Doğum târihi belli değildir.
Hanefî
mezhebine göre fetvâ verir, câmide hatîblik yaparak müslümanlara vâz ve
nasîhatlarda bulunurdu. Ferîdüddîn Genc-i Şeker ile tanışınca, her şeyi terk
etti. Dili söylemez, eli tutmaz, ayağı gitmez oldu. O şeker hazînesinin elinde
işlenip, maddî ve mânevî olgunluğa kavuştu. Üstün derecelere yükseldi. Genc-i
Şeker'in sevgi ve muhabbetine mazhar oldu. Genc-i Şeker; "Cemâl, cemâlimizdir."
buyururdu. Cemâleddîn Ahmed Hansevî'ye olan muhabbetinden dolayı on iki sene
Hansi'de kaldı. "Cemâl, devamlı senin başının etrâfında dolaşmak istiyorum."

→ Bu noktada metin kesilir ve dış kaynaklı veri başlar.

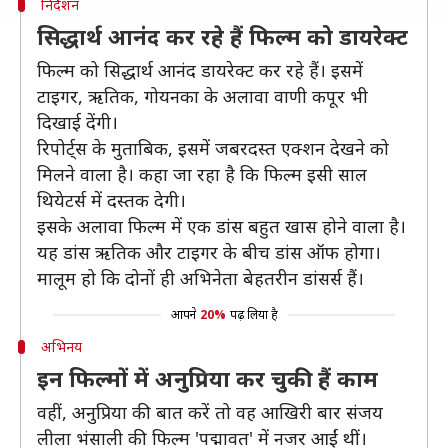
निर्देशन
सिद्धार्थ आनंद कर रहे हैं फिल्म को डायरेक्ट
फिल्म को सिद्धार्थ आनंद डायरेक्ट कर रहे हैं। इसमें
टाइगर, ऋतिक, गोयनका के अलावा वाणी कपूर भी
दिखाई देंगी।
रिपोर्ट्स के मुताबिक, इसमें जबरदस्त एक्शन देखने को
मिलने वाला है। कहा जा रहा है कि फिल्म इसी साल
थियेटर्स में दस्तक देगी।
इसके अलावा फिल्म में एक डांस बहुत खास होने वाला है।
यह डांस ऋतिक और टाइगर के बीच डांस ऑफ होगा।
मालूम हो कि दोनों ही अभिनेता बेहतरीन डांसर्स हैं।
आपने
20%
पढ़ लिया है
अभिनय
इन फिल्मों में अनुप्रिया कर चुकी हैं काम
वहीं, अनुप्रिया की बात करें तो वह आखिरी बार संजय
लीला भंसाली की फिल्म 'पद्मावत' में नजर आईं थीं।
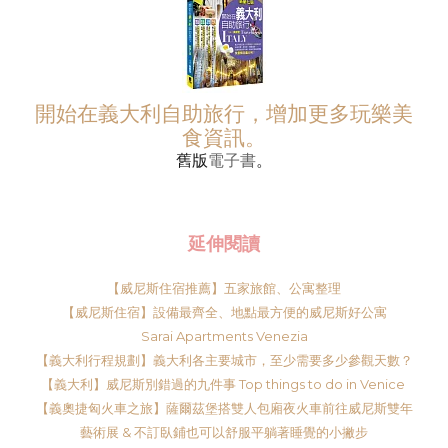
開始在義大利自助旅行，增加更多玩樂美
食資訊。
舊版
電子書
。
延伸閱讀
【威尼斯住宿推薦】五家旅館、公寓整理
【威尼斯住宿】設備最齊全、地點最方便的威尼斯好公寓
Sarai Apartments Venezia
【義大利行程規劃】義大利各主要城市，至少需要多少參觀天數？
【義大利】威尼斯別錯過的九件事 Top things to do in Venice
【義奧捷匈火車之旅】薩爾茲堡搭雙人包廂夜火車前往威尼斯雙年
藝術展 & 不訂臥鋪也可以舒服平躺著睡覺的小撇步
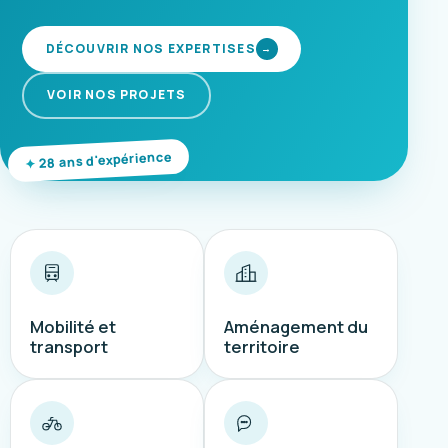
DÉCOUVRIR NOS EXPERTISES
→
VOIR NOS PROJETS
28 ans d'expérience
Mobilité et
Aménagement du
transport
territoire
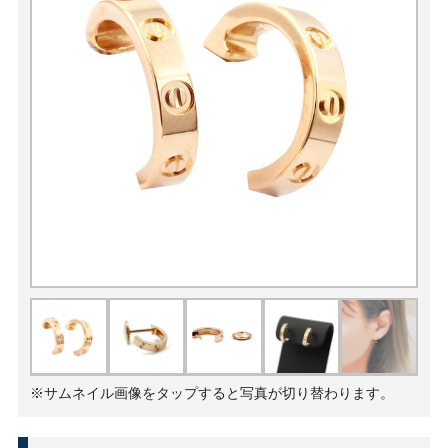
※サムネイル画像をタップすると写真が切り替わります。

buyururdu. Kime hilâfet verse, Cemâleddîn Hansevî'ye gönderir, o kabûl etmedikçe
hilâfeti geçerli olmazdı. Onun reddettiği kimse, bir daha kabûl görmezdi. Genc-i
Şeker; "Cemâl'in yırttığını Ferîdüddîn dikemez." buyururdu.
Bir gün
Hansi'den biri, Genc-i Şeker'in huzûruna vardı. Ferîdüddîn Genc-i Şeker ona;
"Bizim Cemâl nasıldır?" diye sordu. O kimse; "Size bağlandığı günden beri, arâzi
ve mal ile meşgûliyeti ve hatibliği tamâmen bıraktı. Açlık ve sıkıntılar çekerek
nefsini terbiye etmeye çalışmaktadır." deyince, Ferîdüddîn hazretleri neşelendi.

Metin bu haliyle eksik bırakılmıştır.